### Task to complete
Please restate each entry below, word for word.

BEGIN

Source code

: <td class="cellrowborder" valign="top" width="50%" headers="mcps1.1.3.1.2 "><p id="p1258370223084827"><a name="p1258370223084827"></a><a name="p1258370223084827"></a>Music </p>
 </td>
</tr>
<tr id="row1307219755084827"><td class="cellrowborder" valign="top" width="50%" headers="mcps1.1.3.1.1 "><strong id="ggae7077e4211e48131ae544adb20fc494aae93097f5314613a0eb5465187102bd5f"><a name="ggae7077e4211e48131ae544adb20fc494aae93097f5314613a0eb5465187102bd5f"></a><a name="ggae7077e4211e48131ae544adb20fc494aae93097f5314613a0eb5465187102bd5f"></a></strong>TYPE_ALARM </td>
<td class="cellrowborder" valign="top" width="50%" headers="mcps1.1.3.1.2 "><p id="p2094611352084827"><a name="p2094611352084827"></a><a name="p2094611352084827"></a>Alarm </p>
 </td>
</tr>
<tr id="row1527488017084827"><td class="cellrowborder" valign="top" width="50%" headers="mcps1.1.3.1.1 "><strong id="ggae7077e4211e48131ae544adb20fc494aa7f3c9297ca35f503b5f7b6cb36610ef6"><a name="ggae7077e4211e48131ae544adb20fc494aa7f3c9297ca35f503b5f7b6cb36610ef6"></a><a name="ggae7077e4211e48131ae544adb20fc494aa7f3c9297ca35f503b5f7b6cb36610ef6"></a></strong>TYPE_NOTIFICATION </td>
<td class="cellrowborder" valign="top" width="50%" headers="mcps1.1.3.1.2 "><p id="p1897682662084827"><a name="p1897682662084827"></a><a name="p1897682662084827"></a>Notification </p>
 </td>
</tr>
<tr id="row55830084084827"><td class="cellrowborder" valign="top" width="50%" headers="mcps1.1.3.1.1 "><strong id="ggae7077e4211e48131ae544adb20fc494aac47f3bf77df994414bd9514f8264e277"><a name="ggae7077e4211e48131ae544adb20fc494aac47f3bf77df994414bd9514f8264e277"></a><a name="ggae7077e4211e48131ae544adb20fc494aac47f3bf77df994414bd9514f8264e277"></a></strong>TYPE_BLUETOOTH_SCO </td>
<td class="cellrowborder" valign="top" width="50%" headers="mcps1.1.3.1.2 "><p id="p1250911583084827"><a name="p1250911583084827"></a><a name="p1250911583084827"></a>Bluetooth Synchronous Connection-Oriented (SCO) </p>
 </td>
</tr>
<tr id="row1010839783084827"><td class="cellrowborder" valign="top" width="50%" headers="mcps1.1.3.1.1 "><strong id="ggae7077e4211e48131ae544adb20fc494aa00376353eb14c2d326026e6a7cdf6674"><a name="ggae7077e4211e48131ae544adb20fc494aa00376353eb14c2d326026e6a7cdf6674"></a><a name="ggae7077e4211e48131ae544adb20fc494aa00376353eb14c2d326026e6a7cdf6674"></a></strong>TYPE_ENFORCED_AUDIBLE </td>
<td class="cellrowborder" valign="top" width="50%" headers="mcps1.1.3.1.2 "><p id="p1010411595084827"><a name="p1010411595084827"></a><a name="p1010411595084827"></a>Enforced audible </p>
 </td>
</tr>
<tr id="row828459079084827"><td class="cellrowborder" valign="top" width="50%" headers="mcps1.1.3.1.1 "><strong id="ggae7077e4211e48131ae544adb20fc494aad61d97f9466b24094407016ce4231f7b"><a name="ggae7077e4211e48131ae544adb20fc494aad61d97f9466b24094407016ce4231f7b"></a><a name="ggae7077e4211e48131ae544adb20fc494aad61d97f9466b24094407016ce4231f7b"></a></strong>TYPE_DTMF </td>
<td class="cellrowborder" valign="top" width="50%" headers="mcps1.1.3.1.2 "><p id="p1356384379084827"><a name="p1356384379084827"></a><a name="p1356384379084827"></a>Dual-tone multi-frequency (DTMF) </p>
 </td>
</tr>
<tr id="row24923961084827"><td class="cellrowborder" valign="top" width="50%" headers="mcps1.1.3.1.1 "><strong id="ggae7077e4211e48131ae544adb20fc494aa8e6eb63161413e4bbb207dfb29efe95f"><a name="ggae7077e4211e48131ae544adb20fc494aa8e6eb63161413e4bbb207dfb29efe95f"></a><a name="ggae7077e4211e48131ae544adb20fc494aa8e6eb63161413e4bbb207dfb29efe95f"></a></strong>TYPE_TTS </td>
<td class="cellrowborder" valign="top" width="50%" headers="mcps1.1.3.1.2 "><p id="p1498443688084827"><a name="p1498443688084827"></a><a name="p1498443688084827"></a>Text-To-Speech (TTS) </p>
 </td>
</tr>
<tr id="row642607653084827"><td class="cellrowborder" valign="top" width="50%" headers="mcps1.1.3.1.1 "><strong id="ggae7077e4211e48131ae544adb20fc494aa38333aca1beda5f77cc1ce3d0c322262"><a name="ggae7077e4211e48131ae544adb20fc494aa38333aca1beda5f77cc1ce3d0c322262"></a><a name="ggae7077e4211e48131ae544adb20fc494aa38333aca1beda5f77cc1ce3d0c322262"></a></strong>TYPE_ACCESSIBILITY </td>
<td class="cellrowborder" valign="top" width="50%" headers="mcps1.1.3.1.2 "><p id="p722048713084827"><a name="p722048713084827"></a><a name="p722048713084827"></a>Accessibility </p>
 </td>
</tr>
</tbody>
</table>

END

### Task solution
Source code

: <td class="cellrowborder" valign="top" width="50%" headers="mcps1.1.3.1.2 "><p id="p1258370223084827"><a name="p1258370223084827"></a><a name="p1258370223084827"></a>Music </p>
 </td>
</tr>
<tr id="row1307219755084827"><td class="cellrowborder" valign="top" width="50%" headers="mcps1.1.3.1.1 "><strong id="ggae7077e4211e48131ae544adb20fc494aae93097f5314613a0eb5465187102bd5f"><a name="ggae7077e4211e48131ae544adb20fc494aae93097f5314613a0eb5465187102bd5f"></a><a name="ggae7077e4211e48131ae544adb20fc494aae93097f5314613a0eb5465187102bd5f"></a></strong>TYPE_ALARM </td>
<td class="cellrowborder" valign="top" width="50%" headers="mcps1.1.3.1.2 "><p id="p2094611352084827"><a name="p2094611352084827"></a><a name="p2094611352084827"></a>Alarm </p>
 </td>
</tr>
<tr id="row1527488017084827"><td class="cellrowborder" valign="top" width="50%" headers="mcps1.1.3.1.1 "><strong id="ggae7077e4211e48131ae544adb20fc494aa7f3c9297ca35f503b5f7b6cb36610ef6"><a name="ggae7077e4211e48131ae544adb20fc494aa7f3c9297ca35f503b5f7b6cb36610ef6"></a><a name="ggae7077e4211e48131ae544adb20fc494aa7f3c9297ca35f503b5f7b6cb36610ef6"></a></strong>TYPE_NOTIFICATION </td>
<td class="cellrowborder" valign="top" width="50%" headers="mcps1.1.3.1.2 "><p id="p1897682662084827"><a name="p1897682662084827"></a><a name="p1897682662084827"></a>Notification </p>
 </td>
</tr>
<tr id="row55830084084827"><td class="cellrowborder" valign="top" width="50%" headers="mcps1.1.3.1.1 "><strong id="ggae7077e4211e48131ae544adb20fc494aac47f3bf77df994414bd9514f8264e277"><a name="ggae7077e4211e48131ae544adb20fc494aac47f3bf77df994414bd9514f8264e277"></a><a name="ggae7077e4211e48131ae544adb20fc494aac47f3bf77df994414bd9514f8264e277"></a></strong>TYPE_BLUETOOTH_SCO </td>
<td class="cellrowborder" valign="top" width="50%" headers="mcps1.1.3.1.2 "><p id="p1250911583084827"><a name="p1250911583084827"></a><a name="p1250911583084827"></a>Bluetooth Synchronous Connection-Oriented (SCO) </p>
 </td>
</tr>
<tr id="row1010839783084827"><td class="cellrowborder" valign="top" width="50%" headers="mcps1.1.3.1.1 "><strong id="ggae7077e4211e48131ae544adb20fc494aa00376353eb14c2d326026e6a7cdf6674"><a name="ggae7077e4211e48131ae544adb20fc494aa00376353eb14c2d326026e6a7cdf6674"></a><a name="ggae7077e4211e48131ae544adb20fc494aa00376353eb14c2d326026e6a7cdf6674"></a></strong>TYPE_ENFORCED_AUDIBLE </td>
<td class="cellrowborder" valign="top" width="50%" headers="mcps1.1.3.1.2 "><p id="p1010411595084827"><a name="p1010411595084827"></a><a name="p1010411595084827"></a>Enforced audible </p>
 </td>
</tr>
<tr id="row828459079084827"><td class="cellrowborder" valign="top" width="50%" headers="mcps1.1.3.1.1 "><strong id="ggae7077e4211e48131ae544adb20fc494aad61d97f9466b24094407016ce4231f7b"><a name="ggae7077e4211e48131ae544adb20fc494aad61d97f9466b24094407016ce4231f7b"></a><a name="ggae7077e4211e48131ae544adb20fc494aad61d97f9466b24094407016ce4231f7b"></a></strong>TYPE_DTMF </td>
<td class="cellrowborder" valign="top" width="50%" headers="mcps1.1.3.1.2 "><p id="p1356384379084827"><a name="p1356384379084827"></a><a name="p1356384379084827"></a>Dual-tone multi-frequency (DTMF) </p>
 </td>
</tr>
<tr id="row24923961084827"><td class="cellrowborder" valign="top" width="50%" headers="mcps1.1.3.1.1 "><strong id="ggae7077e4211e48131ae544adb20fc494aa8e6eb63161413e4bbb207dfb29efe95f"><a name="ggae7077e4211e48131ae544adb20fc494aa8e6eb63161413e4bbb207dfb29efe95f"></a><a name="ggae7077e4211e48131ae544adb20fc494aa8e6eb63161413e4bbb207dfb29efe95f"></a></strong>TYPE_TTS </td>
<td class="cellrowborder" valign="top" width="50%" headers="mcps1.1.3.1.2 "><p id="p1498443688084827"><a name="p1498443688084827"></a><a name="p1498443688084827"></a>Text-To-Speech (TTS) </p>
 </td>
</tr>
<tr id="row642607653084827"><td class="cellrowborder" valign="top" width="50%" headers="mcps1.1.3.1.1 "><strong id="ggae7077e4211e48131ae544adb20fc494aa38333aca1beda5f77cc1ce3d0c322262"><a name="ggae7077e4211e48131ae544adb20fc494aa38333aca1beda5f77cc1ce3d0c322262"></a><a name="ggae7077e4211e48131ae544adb20fc494aa38333aca1beda5f77cc1ce3d0c322262"></a></strong>TYPE_ACCESSIBILITY </td>
<td class="cellrowborder" valign="top" width="50%" headers="mcps1.1.3.1.2 "><p id="p722048713084827"><a name="p722048713084827"></a><a name="p722048713084827"></a>Accessibility </p>
 </td>
</tr>
</tbody>
</table>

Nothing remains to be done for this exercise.